Perdono senza sacerdote? Il Papa ricorda come riceverlo
VATICAN NEWS
La salus animarum, la salvezza delle anime, è la legge suprema della Chiesa, il criterio interpretativo fondamentale per determinare ciò che è giusto. È per questo che la Chiesa cerca sempre, in ogni modo, di offrire la possibilità di riconciliarsi con Dio a tutti coloro che lo desiderano, che sono in ricerca, in attesa o che comunque si rendono conto della loro condizione e avvertono il bisogno di essere accolti, amati, perdonati. In questi tempi di emergenza a causa della pandemia, con le persone gravemente ammalate e isolate nei reparti di terapia intensiva, come pure per le famiglie alle quali viene chiesto di rimanere in casa per evitare il diffondersi del contagio, è utile far tornare alla memoria a tutti la ricchezza della tradizione. Lo ha fatto Francesco durante l’omelia della Messa a Santa Marta di venerdì 20 marzo.
«Io so che tanti di voi, per Pasqua - ha detto il Papa - andate a fare la confessione per ritrovarvi con Dio. Ma, tanti mi diranno oggi: “Ma, padre, dove posso trovare un sacerdote, un confessore, perché non si può uscire da casa? E io voglio fare la pace con il Signore, io voglio che Lui mi abbracci, che il mio papà mi abbracci… Come posso fare se non trovo sacerdoti?” Tu fai quello che dice il Catechismo».
«È molto chiaro: se tu non trovi un sacerdote per confessarti - ha spiegato il Pontefice - parla con Dio, è tuo Padre, e digli la verità: “Signore ho combinato questo, questo, questo… Scusami”, e chiedigli perdono con tutto il cuore, con l’Atto di Dolore e promettigli: “Dopo mi confesserò, ma perdonami adesso”. E subito, tornerai alla grazia di Dio. Tu stesso puoi avvicinarti, come ci insegna il Catechismo, al perdono di Dio senza avere alla mano un sacerdote. Pensate voi: è il momento! E questo è il momento giusto, il momento opportuno. Un Atto di Dolore ben fatto, e così la nostra anima diventerà bianca come la neve».
Papa Francesco si riferisce ai numeri 1451 e 1452 del Catechismo della Chiesa cattolica, promulgato da san Giovanni Paolo II e redatto sotto la guida dell’allora Prefetto della Congregazione per la dottrina della fede, Joseph Ratzinger.
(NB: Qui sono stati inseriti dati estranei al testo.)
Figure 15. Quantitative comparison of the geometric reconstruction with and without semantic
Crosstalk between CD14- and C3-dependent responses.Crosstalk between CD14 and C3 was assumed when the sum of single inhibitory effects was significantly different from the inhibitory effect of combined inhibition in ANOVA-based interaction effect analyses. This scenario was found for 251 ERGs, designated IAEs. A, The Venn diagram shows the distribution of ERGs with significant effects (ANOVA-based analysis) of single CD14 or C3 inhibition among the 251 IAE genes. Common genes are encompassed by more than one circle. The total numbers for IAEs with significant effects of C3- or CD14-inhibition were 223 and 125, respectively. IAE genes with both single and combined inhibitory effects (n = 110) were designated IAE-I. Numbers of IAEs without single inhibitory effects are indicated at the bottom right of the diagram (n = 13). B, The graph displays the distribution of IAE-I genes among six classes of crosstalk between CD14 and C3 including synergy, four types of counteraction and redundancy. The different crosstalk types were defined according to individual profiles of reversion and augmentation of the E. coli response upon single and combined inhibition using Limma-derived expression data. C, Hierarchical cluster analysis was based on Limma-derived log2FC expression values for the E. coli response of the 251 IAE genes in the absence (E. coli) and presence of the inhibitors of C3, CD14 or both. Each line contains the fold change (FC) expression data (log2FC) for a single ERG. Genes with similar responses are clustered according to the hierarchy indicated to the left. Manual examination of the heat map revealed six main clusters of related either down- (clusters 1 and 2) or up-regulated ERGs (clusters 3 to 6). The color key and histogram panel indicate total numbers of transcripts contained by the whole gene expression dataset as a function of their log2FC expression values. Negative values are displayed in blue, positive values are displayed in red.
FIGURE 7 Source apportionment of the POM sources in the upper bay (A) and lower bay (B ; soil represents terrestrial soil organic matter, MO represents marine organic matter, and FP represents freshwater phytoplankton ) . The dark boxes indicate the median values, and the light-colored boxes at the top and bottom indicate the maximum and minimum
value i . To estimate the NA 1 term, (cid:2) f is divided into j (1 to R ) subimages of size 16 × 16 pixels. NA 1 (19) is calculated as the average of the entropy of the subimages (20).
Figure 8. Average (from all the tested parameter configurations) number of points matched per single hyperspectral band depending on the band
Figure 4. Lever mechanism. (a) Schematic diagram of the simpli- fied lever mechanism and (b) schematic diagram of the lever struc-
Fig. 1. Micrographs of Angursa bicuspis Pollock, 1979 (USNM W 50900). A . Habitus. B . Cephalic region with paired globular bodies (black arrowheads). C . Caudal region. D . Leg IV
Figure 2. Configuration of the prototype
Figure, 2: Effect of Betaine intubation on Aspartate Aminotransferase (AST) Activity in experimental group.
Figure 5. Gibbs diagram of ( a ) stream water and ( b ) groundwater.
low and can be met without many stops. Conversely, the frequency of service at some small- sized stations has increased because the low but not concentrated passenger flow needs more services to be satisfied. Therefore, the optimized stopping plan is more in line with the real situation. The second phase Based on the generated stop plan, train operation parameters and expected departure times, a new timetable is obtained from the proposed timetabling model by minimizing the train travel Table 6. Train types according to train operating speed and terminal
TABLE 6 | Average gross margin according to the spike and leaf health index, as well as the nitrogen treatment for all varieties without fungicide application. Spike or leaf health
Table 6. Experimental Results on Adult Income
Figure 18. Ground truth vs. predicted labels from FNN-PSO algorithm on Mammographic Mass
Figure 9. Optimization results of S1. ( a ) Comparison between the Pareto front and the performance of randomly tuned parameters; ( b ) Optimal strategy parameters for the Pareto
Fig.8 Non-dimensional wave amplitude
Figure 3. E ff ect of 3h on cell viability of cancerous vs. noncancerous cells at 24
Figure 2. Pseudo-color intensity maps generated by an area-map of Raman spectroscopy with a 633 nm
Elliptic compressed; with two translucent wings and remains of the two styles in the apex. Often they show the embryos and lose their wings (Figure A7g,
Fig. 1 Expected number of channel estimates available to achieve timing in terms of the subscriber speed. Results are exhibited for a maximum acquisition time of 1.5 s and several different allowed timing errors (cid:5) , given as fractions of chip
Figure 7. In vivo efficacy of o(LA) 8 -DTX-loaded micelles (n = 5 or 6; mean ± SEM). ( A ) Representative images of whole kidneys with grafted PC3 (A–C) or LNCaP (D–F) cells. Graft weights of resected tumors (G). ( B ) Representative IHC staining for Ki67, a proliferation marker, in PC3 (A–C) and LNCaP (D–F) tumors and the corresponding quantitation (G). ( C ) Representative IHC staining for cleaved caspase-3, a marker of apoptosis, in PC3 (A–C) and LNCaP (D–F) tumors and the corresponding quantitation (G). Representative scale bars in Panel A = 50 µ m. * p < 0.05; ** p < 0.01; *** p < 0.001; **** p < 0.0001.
A proposito della “contrizione”, il Catechismo, citando il Concilio di Trento, insegna che tra gli atti del penitente «occupa il primo posto. Essa è “il dolore dell'animo e la riprovazione del peccato commesso, accompagnati dal proposito di non peccare più in avvenire”».
«Quando proviene dall'amore di Dio amato sopra ogni cosa - continua il Catechismo - la contrizione è detta “perfetta” (contrizione di carità). Tale contrizione rimette le colpe veniali; ottiene anche il perdono dei peccati mortali, qualora comporti la ferma risoluzione di ricorrere, appena possibile, alla confessione sacramentale». Dunque, in attesa di poter ricevere l’assoluzione da un sacerdote non appena le circostanze lo permetteranno, è possibile con questo atto essere subito perdonati. Anche questo era già affermato dal Concilio di Trento, nel capitolo 4 della Doctrina de sacramento Paenitentiae, dove si afferma che la contrizione accompagnata dal proposito di confessarsi «riconcilia l'uomo con Dio, già prima che questo sacramento realmente sia ricevuto».
Una via per la misericordia di Dio aperta a tutti, che appartiene alla tradizione della Chiesa e che può essere utile a chiunque e in maniera speciale a quanti in questo momento sono vicini ai malati nelle case e negli ospedali.